Exercise description
Please return each record exactly as it stands.
Source information Start Marker
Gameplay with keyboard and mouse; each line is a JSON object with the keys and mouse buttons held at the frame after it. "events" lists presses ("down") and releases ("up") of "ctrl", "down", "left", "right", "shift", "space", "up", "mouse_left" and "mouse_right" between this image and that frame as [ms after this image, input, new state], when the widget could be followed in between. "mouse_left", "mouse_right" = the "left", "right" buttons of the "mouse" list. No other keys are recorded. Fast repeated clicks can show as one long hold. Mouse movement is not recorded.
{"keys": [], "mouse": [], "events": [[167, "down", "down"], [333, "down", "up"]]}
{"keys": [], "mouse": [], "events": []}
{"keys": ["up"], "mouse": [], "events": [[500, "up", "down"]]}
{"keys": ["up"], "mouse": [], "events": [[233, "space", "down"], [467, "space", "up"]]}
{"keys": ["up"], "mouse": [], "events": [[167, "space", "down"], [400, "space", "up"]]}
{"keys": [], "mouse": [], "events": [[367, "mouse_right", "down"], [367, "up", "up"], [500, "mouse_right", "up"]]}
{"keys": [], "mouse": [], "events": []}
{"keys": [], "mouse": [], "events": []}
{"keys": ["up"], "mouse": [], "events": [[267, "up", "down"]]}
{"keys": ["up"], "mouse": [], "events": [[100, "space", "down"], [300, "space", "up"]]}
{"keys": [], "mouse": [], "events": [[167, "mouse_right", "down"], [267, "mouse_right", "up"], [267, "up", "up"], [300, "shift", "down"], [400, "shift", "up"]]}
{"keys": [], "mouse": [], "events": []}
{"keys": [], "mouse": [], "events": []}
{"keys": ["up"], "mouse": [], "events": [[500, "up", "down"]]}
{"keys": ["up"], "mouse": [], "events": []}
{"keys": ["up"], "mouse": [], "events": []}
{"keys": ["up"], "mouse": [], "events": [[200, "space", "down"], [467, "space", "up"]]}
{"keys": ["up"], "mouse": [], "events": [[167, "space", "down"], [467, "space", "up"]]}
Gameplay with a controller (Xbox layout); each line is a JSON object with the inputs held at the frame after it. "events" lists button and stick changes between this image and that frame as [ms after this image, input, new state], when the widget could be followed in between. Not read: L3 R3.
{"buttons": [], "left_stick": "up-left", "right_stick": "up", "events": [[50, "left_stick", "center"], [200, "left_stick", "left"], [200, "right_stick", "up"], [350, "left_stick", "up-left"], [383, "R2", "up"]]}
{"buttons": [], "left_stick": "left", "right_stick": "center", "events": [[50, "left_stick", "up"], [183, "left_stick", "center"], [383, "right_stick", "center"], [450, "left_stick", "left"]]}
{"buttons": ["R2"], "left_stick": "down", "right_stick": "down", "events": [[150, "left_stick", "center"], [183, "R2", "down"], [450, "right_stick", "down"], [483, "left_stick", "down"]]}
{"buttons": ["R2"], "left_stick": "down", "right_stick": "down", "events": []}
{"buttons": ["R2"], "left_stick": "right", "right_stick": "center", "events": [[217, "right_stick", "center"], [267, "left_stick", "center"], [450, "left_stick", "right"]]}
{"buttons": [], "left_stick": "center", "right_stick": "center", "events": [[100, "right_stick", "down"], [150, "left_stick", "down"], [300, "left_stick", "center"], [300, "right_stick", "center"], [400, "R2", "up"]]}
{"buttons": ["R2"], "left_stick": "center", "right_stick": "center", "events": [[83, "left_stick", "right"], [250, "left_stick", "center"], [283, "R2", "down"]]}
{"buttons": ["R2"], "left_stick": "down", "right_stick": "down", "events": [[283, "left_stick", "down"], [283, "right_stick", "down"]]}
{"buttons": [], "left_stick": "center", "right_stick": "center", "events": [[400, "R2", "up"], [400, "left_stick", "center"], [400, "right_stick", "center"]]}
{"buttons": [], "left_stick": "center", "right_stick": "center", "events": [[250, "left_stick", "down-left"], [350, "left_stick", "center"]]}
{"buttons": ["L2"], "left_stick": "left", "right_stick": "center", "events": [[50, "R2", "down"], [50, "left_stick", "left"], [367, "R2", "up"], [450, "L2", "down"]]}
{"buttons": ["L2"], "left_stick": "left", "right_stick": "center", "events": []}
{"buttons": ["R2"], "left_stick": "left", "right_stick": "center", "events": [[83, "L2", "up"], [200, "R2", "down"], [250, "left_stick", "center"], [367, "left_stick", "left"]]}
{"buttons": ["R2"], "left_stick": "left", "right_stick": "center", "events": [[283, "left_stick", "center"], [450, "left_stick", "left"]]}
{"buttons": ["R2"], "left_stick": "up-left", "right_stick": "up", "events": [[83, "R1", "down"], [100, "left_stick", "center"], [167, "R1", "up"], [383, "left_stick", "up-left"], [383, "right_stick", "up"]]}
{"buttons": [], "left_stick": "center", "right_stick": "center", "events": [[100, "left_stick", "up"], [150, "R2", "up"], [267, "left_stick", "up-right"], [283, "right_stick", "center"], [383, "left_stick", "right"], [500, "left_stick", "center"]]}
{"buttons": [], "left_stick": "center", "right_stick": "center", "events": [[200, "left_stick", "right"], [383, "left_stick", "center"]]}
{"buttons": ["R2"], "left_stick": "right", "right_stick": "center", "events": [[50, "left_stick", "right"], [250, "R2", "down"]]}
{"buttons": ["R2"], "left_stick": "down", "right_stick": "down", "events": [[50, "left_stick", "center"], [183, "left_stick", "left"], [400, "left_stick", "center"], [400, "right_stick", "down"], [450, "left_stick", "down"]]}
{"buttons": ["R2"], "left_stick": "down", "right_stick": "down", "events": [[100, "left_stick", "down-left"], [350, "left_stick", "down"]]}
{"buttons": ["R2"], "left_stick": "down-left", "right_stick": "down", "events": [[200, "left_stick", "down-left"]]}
Source information End Marker
Reply
Gameplay with keyboard and mouse; each line is a JSON object with the keys and mouse buttons held at the frame after it. "events" lists presses ("down") and releases ("up") of "ctrl", "down", "left", "right", "shift", "space", "up", "mouse_left" and "mouse_right" between this image and that frame as [ms after this image, input, new state], when the widget could be followed in between. "mouse_left", "mouse_right" = the "left", "right" buttons of the "mouse" list. No other keys are recorded. Fast repeated clicks can show as one long hold. Mouse movement is not recorded.
{"keys": [], "mouse": [], "events": [[167, "down", "down"], [333, "down", "up"]]}
{"keys": [], "mouse": [], "events": []}
{"keys": ["up"], "mouse": [], "events": [[500, "up", "down"]]}
{"keys": ["up"], "mouse": [], "events": [[233, "space", "down"], [467, "space", "up"]]}
{"keys": ["up"], "mouse": [], "events": [[167, "space", "down"], [400, "space", "up"]]}
{"keys": [], "mouse": [], "events": [[367, "mouse_right", "down"], [367, "up", "up"], [500, "mouse_right", "up"]]}
{"keys": [], "mouse": [], "events": []}
{"keys": [], "mouse": [], "events": []}
{"keys": ["up"], "mouse": [], "events": [[267, "up", "down"]]}
{"keys": ["up"], "mouse": [], "events": [[100, "space", "down"], [300, "space", "up"]]}
{"keys": [], "mouse": [], "events": [[167, "mouse_right", "down"], [267, "mouse_right", "up"], [267, "up", "up"], [300, "shift", "down"], [400, "shift", "up"]]}
{"keys": [], "mouse": [], "events": []}
{"keys": [], "mouse": [], "events": []}
{"keys": ["up"], "mouse": [], "events": [[500, "up", "down"]]}
{"keys": ["up"], "mouse": [], "events": []}
{"keys": ["up"], "mouse": [], "events": []}
{"keys": ["up"], "mouse": [], "events": [[200, "space", "down"], [467, "space", "up"]]}
{"keys": ["up"], "mouse": [], "events": [[167, "space", "down"], [467, "space", "up"]]}
Gameplay with a controller (Xbox layout); each line is a JSON object with the inputs held at the frame after it. "events" lists button and stick changes between this image and that frame as [ms after this image, input, new state], when the widget could be followed in between. Not read: L3 R3.
{"buttons": [], "left_stick": "up-left", "right_stick": "up", "events": [[50, "left_stick", "center"], [200, "left_stick", "left"], [200, "right_stick", "up"], [350, "left_stick", "up-left"], [383, "R2", "up"]]}
{"buttons": [], "left_stick": "left", "right_stick": "center", "events": [[50, "left_stick", "up"], [183, "left_stick", "center"], [383, "right_stick", "center"], [450, "left_stick", "left"]]}
{"buttons": ["R2"], "left_stick": "down", "right_stick": "down", "events": [[150, "left_stick", "center"], [183, "R2", "down"], [450, "right_stick", "down"], [483, "left_stick", "down"]]}
{"buttons": ["R2"], "left_stick": "down", "right_stick": "down", "events": []}
{"buttons": ["R2"], "left_stick": "right", "right_stick": "center", "events": [[217, "right_stick", "center"], [267, "left_stick", "center"], [450, "left_stick", "right"]]}
{"buttons": [], "left_stick": "center", "right_stick": "center", "events": [[100, "right_stick", "down"], [150, "left_stick", "down"], [300, "left_stick", "center"], [300, "right_stick", "center"], [400, "R2", "up"]]}
{"buttons": ["R2"], "left_stick": "center", "right_stick": "center", "events": [[83, "left_stick", "right"], [250, "left_stick", "center"], [283, "R2", "down"]]}
{"buttons": ["R2"], "left_stick": "down", "right_stick": "down", "events": [[283, "left_stick", "down"], [283, "right_stick", "down"]]}
{"buttons": [], "left_stick": "center", "right_stick": "center", "events": [[400, "R2", "up"], [400, "left_stick", "center"], [400, "right_stick", "center"]]}
{"buttons": [], "left_stick": "center", "right_stick": "center", "events": [[250, "left_stick", "down-left"], [350, "left_stick", "center"]]}
{"buttons": ["L2"], "left_stick": "left", "right_stick": "center", "events": [[50, "R2", "down"], [50, "left_stick", "left"], [367, "R2", "up"], [450, "L2", "down"]]}
{"buttons": ["L2"], "left_stick": "left", "right_stick": "center", "events": []}
{"buttons": ["R2"], "left_stick": "left", "right_stick": "center", "events": [[83, "L2", "up"], [200, "R2", "down"], [250, "left_stick", "center"], [367, "left_stick", "left"]]}
{"buttons": ["R2"], "left_stick": "left", "right_stick": "center", "events": [[283, "left_stick", "center"], [450, "left_stick", "left"]]}
{"buttons": ["R2"], "left_stick": "up-left", "right_stick": "up", "events": [[83, "R1", "down"], [100, "left_stick", "center"], [167, "R1", "up"], [383, "left_stick", "up-left"], [383, "right_stick", "up"]]}
{"buttons": [], "left_stick": "center", "right_stick": "center", "events": [[100, "left_stick", "up"], [150, "R2", "up"], [267, "left_stick", "up-right"], [283, "right_stick", "center"], [383, "left_stick", "right"], [500, "left_stick", "center"]]}
{"buttons": [], "left_stick": "center", "right_stick": "center", "events": [[200, "left_stick", "right"], [383, "left_stick", "center"]]}
{"buttons": ["R2"], "left_stick": "right", "right_stick": "center", "events": [[50, "left_stick", "right"], [250, "R2", "down"]]}
{"buttons": ["R2"], "left_stick": "down", "right_stick": "down", "events": [[50, "left_stick", "center"], [183, "left_stick", "left"], [400, "left_stick", "center"], [400, "right_stick", "down"], [450, "left_stick", "down"]]}
{"buttons": ["R2"], "left_stick": "down", "right_stick": "down", "events": [[100, "left_stick", "down-left"], [350, "left_stick", "down"]]}
{"buttons": ["R2"], "left_stick": "down-left", "right_stick": "down", "events": [[200, "left_stick", "down-left"]]}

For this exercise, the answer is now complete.